Nic Cardeal
A casa onde me guardo
já não tem janelas nem portas,
ela é toda ventania
dos pés à cabeça
sem pé, nem cabeça
a vida vai virando do avesso,
o que antes era, foi embora,
o que veio depois, já saiu de linha
cacos de tempo esmigalhados pelos cantos,
de que adianta saber que hoje é quinta-feira,
que dezembro já chegou e logo termina,
se nossas vidas nem viveram as rotinas costumeiras?

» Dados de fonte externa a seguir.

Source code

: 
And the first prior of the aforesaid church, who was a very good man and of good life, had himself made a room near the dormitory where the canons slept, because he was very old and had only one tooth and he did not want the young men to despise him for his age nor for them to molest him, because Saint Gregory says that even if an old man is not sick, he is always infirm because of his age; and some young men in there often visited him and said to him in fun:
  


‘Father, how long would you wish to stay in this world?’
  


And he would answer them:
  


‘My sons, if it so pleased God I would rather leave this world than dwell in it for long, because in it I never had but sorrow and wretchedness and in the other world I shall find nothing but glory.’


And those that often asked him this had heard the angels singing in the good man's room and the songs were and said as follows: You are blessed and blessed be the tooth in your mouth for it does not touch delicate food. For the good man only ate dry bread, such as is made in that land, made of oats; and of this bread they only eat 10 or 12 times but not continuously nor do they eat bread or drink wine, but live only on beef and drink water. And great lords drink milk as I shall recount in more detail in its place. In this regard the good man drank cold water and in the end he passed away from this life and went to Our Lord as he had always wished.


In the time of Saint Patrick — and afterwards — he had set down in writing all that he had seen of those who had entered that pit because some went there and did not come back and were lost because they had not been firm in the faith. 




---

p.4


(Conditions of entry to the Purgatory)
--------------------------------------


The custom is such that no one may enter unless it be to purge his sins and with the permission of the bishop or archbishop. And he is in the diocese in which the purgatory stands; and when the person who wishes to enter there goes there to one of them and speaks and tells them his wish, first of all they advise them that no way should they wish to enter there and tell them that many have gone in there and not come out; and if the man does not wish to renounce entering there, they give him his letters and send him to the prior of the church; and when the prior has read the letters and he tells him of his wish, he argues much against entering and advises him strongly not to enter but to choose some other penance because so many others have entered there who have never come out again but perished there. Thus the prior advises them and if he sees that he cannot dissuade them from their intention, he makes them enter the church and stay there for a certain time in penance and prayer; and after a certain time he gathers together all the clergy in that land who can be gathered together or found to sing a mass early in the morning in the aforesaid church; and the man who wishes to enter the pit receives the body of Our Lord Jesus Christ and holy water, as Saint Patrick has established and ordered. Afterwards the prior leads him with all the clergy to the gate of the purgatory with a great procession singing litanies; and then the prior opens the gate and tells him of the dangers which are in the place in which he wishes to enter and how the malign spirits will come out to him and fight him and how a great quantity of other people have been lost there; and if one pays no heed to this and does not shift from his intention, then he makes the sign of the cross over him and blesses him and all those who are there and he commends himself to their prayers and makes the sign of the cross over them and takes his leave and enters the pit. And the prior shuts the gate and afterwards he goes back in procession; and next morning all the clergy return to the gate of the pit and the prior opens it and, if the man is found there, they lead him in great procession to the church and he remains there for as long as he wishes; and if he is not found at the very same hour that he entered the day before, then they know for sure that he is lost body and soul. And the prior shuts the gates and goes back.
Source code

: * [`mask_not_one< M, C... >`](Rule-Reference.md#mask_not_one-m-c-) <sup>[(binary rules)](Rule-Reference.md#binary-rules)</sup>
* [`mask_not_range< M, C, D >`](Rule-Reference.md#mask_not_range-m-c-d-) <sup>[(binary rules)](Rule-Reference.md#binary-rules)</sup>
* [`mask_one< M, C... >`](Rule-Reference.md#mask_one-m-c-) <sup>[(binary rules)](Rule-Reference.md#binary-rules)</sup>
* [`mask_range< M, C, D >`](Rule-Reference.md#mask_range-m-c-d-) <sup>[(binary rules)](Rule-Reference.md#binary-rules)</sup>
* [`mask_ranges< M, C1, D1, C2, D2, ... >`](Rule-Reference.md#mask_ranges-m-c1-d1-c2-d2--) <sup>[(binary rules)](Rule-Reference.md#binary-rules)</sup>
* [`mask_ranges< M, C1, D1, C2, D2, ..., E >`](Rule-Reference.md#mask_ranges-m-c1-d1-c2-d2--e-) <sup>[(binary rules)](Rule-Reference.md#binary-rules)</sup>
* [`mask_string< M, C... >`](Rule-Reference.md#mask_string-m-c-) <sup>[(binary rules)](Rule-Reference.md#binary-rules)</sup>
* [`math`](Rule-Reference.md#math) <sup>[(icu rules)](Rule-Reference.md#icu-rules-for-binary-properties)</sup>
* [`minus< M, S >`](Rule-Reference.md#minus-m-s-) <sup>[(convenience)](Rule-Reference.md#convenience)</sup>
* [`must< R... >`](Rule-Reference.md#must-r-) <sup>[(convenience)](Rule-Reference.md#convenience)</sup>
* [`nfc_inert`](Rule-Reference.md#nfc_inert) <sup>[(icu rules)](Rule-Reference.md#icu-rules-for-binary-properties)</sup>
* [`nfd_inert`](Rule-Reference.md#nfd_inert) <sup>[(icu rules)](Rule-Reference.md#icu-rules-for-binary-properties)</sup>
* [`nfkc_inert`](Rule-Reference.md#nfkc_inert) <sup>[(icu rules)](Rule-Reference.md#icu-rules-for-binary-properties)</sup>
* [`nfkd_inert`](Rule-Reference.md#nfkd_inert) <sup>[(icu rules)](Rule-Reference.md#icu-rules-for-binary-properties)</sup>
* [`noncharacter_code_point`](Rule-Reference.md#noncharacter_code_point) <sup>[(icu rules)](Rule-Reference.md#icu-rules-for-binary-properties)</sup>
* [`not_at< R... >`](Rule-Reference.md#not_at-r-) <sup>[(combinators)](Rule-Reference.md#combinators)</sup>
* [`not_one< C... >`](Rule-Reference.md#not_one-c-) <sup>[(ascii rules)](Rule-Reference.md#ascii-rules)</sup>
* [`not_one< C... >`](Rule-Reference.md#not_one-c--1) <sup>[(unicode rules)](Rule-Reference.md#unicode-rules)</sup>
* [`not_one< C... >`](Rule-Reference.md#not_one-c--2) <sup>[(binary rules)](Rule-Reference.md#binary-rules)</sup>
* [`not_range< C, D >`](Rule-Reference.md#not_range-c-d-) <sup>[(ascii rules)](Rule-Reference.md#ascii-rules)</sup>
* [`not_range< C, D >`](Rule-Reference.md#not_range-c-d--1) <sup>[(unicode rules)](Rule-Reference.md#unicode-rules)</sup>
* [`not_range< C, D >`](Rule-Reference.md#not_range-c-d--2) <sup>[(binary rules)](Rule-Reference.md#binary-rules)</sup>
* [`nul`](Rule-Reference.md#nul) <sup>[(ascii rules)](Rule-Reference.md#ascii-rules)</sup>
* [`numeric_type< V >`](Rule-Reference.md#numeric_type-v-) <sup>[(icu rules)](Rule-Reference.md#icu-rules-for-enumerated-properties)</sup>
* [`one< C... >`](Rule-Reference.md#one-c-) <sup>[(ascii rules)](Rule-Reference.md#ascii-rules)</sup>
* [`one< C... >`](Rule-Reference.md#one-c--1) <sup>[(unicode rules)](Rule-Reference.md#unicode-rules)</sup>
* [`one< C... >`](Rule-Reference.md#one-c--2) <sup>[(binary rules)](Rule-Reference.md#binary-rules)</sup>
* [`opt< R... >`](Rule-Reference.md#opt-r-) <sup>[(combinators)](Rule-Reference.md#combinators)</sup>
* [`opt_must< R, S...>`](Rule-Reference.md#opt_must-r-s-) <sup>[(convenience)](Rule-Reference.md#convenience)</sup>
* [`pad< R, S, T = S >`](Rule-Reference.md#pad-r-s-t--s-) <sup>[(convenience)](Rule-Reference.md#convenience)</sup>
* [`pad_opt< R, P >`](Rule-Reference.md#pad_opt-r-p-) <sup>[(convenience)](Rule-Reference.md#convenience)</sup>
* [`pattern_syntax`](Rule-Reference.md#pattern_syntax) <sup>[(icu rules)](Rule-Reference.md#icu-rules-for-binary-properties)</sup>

o coração em permanente sobressalto,
respirando ofegante em minúsculo compartimento,
o espaço que nos separa
também nos ampara
no habitante paradoxo dos caminhos
o tempo que nos devora,
a morte que nos espreita,
um estranho sino de vento
[ou tempestade]
em meus ouvidos
– onde seremos sementes
para depois do futuro? –
nossas mãos malabaristas
quedam-se exaustas às palavras,
que já nem dizem nada
diante do ano que ora finda,
levando consigo todo aquele qu’inda nem queria…
o tempo é raso,
o tombo é rasgo,
sangue ardente em estranhas veias,
sentimentos repartidos
em dores finas,
quase polvilhados de relutâncias
[entre as frestas de tamanhas dúvidas
haverá certeza sobrevivente?]
e a gente,
como quem colhe flores brancas
para a morte do jardim,
nem se dá conta que já rasgaram nossa estrada
e não temos mais a trilha
[com quantas dores serão feitas as nossas despedidas?]

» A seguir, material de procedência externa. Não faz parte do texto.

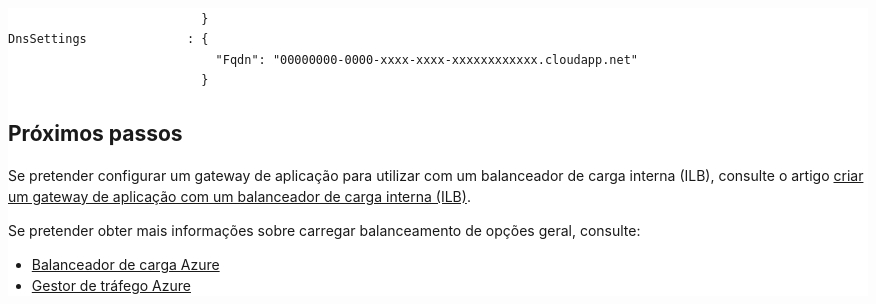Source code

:                                }
    DnsSettings              : {
                                 "Fqdn": "00000000-0000-xxxx-xxxx-xxxxxxxxxxxx.cloudapp.net"
                               }

## <a name="next-steps"></a>Próximos passos

Se pretender configurar um gateway de aplicação para utilizar com um balanceador de carga interna (ILB), consulte o artigo [criar um gateway de aplicação com um balanceador de carga interna (ILB)](application-gateway-ilb.md).

Se pretender obter mais informações sobre carregar balanceamento de opções geral, consulte:

- [Balanceador de carga Azure](https://azure.microsoft.com/documentation/services/load-balancer/)
- [Gestor de tráfego Azure](https://azure.microsoft.com/documentation/services/traffic-manager/)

Nic Cardeal, catarinense radicada em Curitiba/PR, graduada em Direito, é autora de ‘Sede de céu – poemas’ (Penalux, 2019). Já publicou textos em 29 antologias/coletâneas – 24 no Brasil, 4 em Portugal e 1 na Alemanha. É integrante do movimento Mulherio das Letras desde a sua criação em 2016.